The doctor uses ultrasound to confirm the position of the baby and the location of the cord and placenta. The baby is monitored during the procedure and if the baby starts to go into distress, the procedure is stopped.
things to consider for the ECV
External versions should be done when you’re 37-38 weeks along. Waiting to do the ECV (external cephalic version) until 40 weeks gestation probably won’t work because the longer you wait, the bigger the baby will be. The bigger the baby is, the less room there is for the baby to turn, and the less amniotic fluid there is to aid the baby in turning. (with a smaller baby and lots of amniotic fluid, the baby floats–remember the days in your second trimester where you could feel the baby turning somersaults?) The further along in pregnancy you are, the more likely that the baby’s butt is engaged in the pelvis and therefore stuck, making it impossible to turn the baby!
Some doctors attempt to do the external version at 40 weeks gestation in the OR, knowing full well that it probably won’t work, but giving the mom hope that the procedure could be successful. The risks involved in this procedure are your water breaking, cord prolapsing, or placenta abrupting. That’s why they have you in the OR. If your baby does turn, you either go home and hope the baby stays head down, or labor is induced so you can give birth. If the baby doesn’t turn, you can go home and try again a week later or you’ll just be scheduled for cesarean.
what if my baby won’t turn, can I still have a vaginal birth?
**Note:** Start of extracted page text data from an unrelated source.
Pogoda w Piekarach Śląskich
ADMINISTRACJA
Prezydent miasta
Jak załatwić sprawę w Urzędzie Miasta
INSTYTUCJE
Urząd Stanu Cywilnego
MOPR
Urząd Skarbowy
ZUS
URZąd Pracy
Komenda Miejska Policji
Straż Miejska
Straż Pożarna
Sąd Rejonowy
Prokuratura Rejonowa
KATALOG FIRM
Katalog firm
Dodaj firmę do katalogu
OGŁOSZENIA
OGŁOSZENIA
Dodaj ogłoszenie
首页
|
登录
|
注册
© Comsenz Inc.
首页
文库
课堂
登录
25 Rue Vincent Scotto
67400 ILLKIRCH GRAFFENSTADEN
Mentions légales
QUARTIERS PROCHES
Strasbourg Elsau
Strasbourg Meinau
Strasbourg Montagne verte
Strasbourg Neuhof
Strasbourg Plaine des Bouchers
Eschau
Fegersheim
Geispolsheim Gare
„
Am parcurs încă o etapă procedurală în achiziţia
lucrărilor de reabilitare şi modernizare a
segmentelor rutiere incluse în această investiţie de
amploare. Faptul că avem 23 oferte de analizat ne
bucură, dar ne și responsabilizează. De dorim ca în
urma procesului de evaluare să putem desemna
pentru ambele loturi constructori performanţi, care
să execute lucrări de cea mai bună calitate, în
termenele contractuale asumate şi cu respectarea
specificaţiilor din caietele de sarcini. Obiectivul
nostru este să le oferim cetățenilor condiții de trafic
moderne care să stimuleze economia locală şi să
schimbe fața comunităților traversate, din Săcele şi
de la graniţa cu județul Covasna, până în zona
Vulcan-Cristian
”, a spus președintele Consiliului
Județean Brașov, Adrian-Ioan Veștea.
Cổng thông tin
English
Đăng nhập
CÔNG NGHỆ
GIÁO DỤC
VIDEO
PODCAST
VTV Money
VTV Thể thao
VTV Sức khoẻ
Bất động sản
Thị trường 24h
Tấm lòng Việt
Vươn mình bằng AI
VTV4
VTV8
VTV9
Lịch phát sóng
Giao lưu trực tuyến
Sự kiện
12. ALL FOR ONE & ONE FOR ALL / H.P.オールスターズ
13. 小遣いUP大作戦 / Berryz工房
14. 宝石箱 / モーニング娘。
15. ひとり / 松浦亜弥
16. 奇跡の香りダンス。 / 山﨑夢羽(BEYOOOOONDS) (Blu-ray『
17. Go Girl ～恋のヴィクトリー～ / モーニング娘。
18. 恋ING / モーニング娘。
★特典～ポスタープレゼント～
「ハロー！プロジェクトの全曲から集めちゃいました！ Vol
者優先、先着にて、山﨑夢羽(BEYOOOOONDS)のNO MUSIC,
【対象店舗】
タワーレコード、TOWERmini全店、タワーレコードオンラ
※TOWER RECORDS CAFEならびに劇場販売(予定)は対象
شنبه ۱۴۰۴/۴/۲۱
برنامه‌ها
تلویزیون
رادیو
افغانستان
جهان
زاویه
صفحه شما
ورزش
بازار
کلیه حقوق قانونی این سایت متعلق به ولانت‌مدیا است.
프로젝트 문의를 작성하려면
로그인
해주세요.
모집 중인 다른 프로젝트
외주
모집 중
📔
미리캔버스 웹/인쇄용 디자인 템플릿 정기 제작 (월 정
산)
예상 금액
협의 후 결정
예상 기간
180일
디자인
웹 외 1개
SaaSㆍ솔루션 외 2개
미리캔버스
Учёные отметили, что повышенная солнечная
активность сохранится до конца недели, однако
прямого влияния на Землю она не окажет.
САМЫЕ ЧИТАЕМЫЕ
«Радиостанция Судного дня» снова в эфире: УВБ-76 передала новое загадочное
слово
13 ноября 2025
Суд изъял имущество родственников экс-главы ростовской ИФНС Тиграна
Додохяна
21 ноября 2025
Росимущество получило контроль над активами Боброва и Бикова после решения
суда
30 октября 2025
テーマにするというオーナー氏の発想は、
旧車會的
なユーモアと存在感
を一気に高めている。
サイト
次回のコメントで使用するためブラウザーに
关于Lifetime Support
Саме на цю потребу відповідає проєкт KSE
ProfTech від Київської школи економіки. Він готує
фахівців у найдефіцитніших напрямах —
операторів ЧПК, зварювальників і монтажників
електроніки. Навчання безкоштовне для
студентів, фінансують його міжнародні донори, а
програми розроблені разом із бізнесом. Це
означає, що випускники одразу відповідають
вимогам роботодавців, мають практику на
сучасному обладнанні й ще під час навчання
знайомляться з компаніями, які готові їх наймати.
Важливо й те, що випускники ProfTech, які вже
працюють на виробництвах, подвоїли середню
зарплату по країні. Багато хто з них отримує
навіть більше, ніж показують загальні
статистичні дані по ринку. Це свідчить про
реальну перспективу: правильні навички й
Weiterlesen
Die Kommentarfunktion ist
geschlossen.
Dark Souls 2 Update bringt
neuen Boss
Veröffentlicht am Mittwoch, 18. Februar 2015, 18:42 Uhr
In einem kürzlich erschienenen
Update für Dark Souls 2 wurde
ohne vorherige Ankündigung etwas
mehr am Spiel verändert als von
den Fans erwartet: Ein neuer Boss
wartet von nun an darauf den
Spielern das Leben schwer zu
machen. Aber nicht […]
Yes, but you need to find a doctor or midwife who is trained and has experience with breech babies. Unless you’re planning a homebirth, that probably means you’ll have to switch doctors. Young obstetricians do not have any experience with vaginal breech birth because medical school taught them to do surgery and they probably don’t even realize that giving birth to a breech baby is possible. But an older doctor who has been in practice for more than a couple decades probably has caught plenty of breech babies and knows what he is doing. Doctors might not want to attempt a breech vaginal birth on someone without a proven pelvis, so keep that in mind if this is your first birth.
By reading a variety of breech birth stories, you can be better informed about your birthing options. You’ll find cesarean, vaginal, homebirth and unassisted (personally not recommended by me for the majority of women) stories at this site. This “heads up” website contains other useful information on breech babies in addition to the birth stories.
Please note that I offer this information for educational purposes only and that you should always discuss your options with your doctor or midwife.